Orozco lost his ability to hear when he was just 5 years old.

“He fit in from Day 1,” coach Ryan Dusha said. “I think it’s because of the constant smile and attitude that he has.”

Dusha isn’t talking about his top scorer or top rebounder. He’s talking about a junior who showed up this year with a big smile on his face, despite almost no basketball experience.

But that was the least of their worries.

“We have to write down a lot of things for him,” Dusha said. “We have to use hand signals.”

Orozco is deaf. Spanish is his first language. Sign language is his second. English is his third.

So, actions on the court really do speak louder than words.

“It’s been a lot of thumbs up, and a lot of smiles,” said teammate Scottie Stone. “It’s been positive, definitely.”

Stone is Melrose’s top player. And like his teammates, he’s taken a liking to Orozco. When they noticed he was biking to school and practice, they started taking turns giving him a ride.

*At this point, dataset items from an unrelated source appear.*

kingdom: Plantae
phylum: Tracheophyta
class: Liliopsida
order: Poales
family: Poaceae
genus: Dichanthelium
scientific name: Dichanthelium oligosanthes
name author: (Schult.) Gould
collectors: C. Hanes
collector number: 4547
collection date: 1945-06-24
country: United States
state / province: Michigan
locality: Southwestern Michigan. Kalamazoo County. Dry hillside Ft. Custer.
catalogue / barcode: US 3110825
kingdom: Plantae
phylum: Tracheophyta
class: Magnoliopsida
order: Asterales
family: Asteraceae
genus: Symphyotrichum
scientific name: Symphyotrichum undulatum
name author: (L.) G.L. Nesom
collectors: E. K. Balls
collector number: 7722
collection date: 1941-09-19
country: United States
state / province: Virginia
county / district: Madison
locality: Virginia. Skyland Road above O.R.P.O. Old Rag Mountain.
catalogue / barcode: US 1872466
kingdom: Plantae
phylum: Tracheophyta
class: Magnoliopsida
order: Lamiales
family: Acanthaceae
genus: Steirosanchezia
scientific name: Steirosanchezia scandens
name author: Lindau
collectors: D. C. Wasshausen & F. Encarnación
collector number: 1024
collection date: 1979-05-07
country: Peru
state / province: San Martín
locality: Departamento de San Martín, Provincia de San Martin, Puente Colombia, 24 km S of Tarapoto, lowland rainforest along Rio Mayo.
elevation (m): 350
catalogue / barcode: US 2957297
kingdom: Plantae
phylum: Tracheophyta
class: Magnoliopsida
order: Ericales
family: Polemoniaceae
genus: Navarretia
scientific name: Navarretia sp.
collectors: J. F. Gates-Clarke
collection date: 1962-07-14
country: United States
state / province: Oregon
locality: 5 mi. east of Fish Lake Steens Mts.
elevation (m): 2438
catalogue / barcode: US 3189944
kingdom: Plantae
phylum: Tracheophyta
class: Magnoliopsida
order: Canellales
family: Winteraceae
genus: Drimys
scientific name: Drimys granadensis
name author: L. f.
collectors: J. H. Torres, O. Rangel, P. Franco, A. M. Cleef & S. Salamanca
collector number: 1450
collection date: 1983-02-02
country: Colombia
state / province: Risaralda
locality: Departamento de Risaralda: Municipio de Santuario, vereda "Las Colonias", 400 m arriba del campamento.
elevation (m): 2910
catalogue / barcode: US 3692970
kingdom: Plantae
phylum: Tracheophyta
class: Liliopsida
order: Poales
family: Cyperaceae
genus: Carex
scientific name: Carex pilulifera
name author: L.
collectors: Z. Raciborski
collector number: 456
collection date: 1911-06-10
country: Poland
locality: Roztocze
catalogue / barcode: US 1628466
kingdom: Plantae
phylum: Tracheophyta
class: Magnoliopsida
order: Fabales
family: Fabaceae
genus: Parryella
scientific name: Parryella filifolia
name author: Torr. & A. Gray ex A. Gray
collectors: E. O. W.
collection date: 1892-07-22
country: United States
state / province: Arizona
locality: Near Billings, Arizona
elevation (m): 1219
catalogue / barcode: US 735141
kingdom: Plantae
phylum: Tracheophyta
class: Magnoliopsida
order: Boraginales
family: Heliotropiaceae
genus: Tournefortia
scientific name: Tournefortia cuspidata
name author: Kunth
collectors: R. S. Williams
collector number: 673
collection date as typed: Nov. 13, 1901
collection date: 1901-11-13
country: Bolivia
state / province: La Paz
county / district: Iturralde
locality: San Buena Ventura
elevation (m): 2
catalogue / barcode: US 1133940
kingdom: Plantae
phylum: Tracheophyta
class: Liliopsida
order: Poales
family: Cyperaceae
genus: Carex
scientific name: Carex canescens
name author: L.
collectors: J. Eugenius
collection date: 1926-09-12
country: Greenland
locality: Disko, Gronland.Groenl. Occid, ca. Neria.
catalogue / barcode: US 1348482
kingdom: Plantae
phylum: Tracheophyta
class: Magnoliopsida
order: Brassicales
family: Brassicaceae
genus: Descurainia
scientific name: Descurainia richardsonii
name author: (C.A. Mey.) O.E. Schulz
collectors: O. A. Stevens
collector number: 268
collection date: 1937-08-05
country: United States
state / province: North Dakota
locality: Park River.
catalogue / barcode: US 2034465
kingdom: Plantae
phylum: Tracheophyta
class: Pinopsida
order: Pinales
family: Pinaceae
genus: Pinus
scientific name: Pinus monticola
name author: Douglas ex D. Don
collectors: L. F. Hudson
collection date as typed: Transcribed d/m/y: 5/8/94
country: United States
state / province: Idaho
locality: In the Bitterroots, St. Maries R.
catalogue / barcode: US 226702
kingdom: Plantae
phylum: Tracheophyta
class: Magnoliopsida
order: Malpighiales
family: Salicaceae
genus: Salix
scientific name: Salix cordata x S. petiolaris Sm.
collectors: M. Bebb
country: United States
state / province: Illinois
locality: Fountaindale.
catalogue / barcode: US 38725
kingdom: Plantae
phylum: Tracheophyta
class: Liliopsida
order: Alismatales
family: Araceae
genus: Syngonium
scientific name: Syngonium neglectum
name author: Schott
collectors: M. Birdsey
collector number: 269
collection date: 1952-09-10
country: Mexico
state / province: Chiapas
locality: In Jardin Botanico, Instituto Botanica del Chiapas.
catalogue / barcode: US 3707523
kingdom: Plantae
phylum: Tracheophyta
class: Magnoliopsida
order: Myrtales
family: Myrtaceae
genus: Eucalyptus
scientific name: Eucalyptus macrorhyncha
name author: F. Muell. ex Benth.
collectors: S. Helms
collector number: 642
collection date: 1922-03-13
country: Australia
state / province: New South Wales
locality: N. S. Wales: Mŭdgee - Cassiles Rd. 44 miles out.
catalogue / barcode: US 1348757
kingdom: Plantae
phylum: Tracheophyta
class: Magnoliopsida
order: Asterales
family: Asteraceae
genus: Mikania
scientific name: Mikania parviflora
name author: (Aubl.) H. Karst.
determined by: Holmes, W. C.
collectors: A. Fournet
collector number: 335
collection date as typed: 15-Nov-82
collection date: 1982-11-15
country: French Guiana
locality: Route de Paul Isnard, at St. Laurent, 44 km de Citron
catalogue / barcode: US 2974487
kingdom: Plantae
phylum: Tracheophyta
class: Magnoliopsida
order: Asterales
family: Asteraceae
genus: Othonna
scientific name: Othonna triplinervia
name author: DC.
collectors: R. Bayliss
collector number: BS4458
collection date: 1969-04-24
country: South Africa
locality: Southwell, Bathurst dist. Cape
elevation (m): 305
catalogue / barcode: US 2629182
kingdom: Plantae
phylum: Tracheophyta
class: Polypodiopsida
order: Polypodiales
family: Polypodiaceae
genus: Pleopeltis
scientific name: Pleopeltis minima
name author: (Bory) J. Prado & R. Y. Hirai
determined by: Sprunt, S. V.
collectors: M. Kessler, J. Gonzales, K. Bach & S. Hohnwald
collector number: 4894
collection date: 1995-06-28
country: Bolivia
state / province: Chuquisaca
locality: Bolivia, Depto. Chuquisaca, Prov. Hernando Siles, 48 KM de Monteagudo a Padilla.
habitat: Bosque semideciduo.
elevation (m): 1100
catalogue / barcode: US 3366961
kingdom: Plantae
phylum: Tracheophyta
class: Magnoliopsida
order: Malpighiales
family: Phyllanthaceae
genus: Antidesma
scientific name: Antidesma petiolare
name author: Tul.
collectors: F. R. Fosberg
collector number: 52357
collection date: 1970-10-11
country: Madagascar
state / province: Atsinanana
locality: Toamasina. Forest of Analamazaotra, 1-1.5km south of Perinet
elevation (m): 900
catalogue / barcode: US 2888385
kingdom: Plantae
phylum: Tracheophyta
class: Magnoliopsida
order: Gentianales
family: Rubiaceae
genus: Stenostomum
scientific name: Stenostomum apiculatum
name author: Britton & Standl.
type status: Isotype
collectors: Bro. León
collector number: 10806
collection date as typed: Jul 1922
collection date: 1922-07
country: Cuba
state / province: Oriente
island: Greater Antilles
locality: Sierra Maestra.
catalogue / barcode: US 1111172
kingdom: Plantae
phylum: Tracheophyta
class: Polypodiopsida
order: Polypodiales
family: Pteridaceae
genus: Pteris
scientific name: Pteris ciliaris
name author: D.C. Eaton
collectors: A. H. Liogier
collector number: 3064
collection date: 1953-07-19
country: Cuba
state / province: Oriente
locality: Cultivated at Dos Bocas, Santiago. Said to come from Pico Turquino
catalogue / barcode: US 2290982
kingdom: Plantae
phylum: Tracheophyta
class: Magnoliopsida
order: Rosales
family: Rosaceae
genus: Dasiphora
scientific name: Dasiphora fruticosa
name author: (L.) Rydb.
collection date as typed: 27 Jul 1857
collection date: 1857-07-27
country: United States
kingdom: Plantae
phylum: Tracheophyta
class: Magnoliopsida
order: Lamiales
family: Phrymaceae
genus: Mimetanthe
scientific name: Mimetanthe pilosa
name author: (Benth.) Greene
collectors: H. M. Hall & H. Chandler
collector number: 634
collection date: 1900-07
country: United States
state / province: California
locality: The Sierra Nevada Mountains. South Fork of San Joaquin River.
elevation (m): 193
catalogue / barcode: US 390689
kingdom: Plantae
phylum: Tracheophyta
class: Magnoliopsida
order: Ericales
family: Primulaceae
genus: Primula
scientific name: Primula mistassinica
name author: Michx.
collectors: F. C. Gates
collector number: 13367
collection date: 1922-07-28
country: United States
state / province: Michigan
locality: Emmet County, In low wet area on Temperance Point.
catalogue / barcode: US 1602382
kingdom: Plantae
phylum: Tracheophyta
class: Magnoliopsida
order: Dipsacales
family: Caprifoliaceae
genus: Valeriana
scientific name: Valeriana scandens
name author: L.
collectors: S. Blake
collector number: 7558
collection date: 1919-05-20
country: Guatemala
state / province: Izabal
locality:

“When he gets in the game, everyone’s on their feet … everybody’s jumping around like crazy men on the sidelines,” Stone said.

Orozco can’t hear any of it though. But the smile remains.

Some of the teachers pooled money together to buy him an iPad so he can show his coaches how to communicate with him.

When that’s not available, it’s your basic pen and paper.

And that’s how Orozco has carved out a role on this top-ranked team. He may never lead the team in scoring, but he’ll always lead them in smiling.

“It’s been fun to see that grade-schoolish type attitude,” Dusha said. “We all need to have that because we get lost in the final score too much, and we need to realize this is a game and it’s meant to be fun.”

Orozco attended Minnesota State Academy for the Deaf in Faribault last year where he played a little basketball.

He moved to Melrose to be closer to his family, and also wants to try out for football next year.